* **Description of the task**: I would like you to output every record below exactly, apart from the pictures.

* **Extracted data entries**:
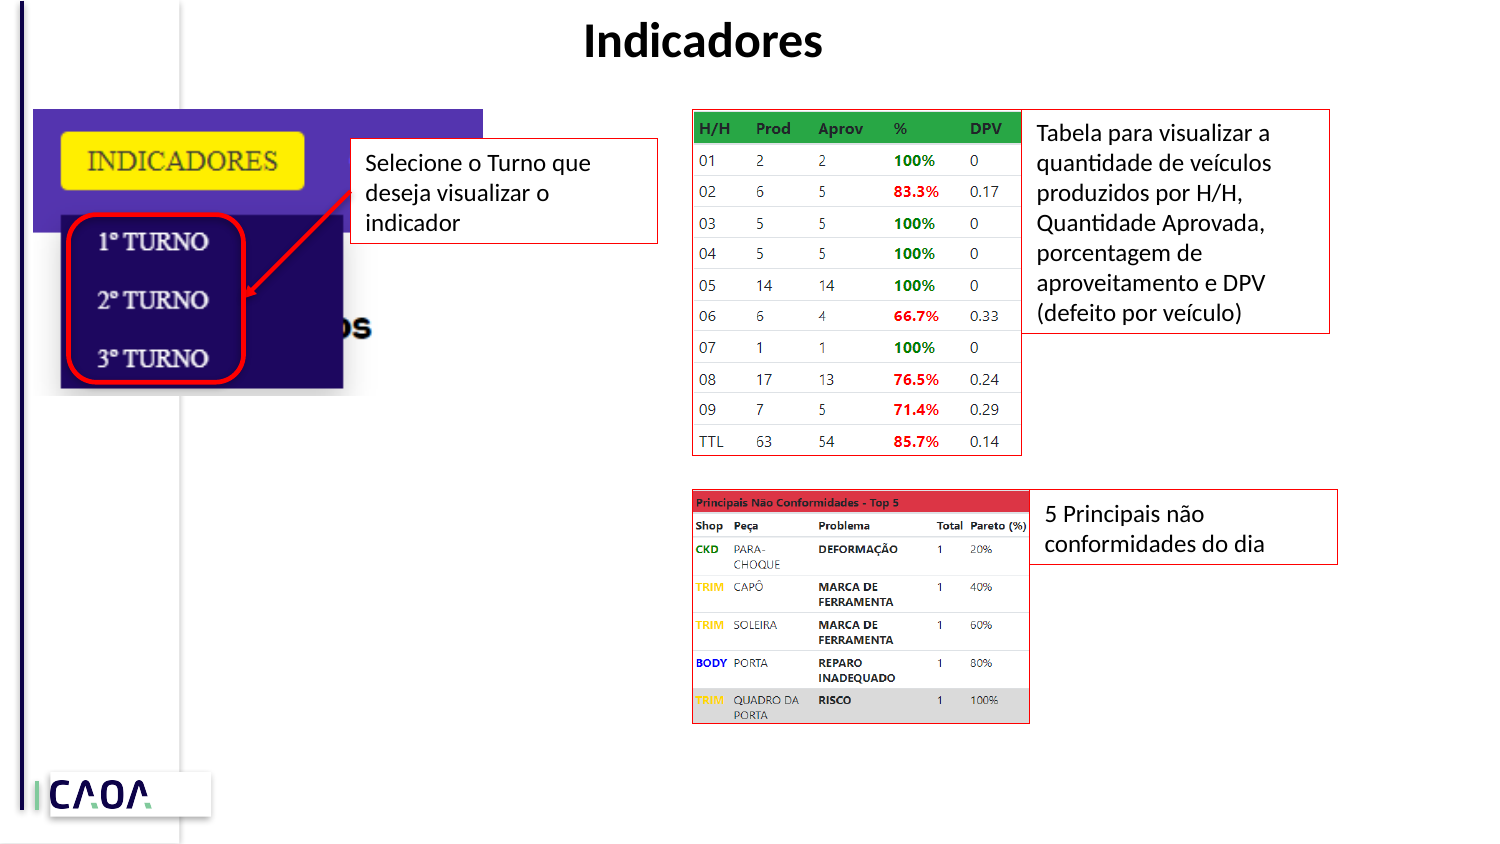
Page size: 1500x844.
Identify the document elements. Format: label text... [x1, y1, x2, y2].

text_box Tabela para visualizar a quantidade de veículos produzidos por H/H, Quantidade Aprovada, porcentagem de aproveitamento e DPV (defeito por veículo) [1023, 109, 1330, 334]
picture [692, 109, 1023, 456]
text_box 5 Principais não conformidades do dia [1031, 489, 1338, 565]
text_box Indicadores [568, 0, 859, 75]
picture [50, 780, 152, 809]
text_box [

* **Task result**:
Page size: 1500x844.
Identify the document elements. Format: label text... [x1, y1, x2, y2].

text_box Tabela para visualizar a quantidade de veículos produzidos por H/H, Quantidade Aprovada, porcentagem de aproveitamento e DPV (defeito por veículo) [1023, 109, 1330, 334]
picture [692, 109, 1023, 456]
text_box 5 Principais não conformidades do dia [1031, 489, 1338, 565]
text_box Indicadores [568, 0, 859, 75]
picture [50, 780, 152, 809]
text_box [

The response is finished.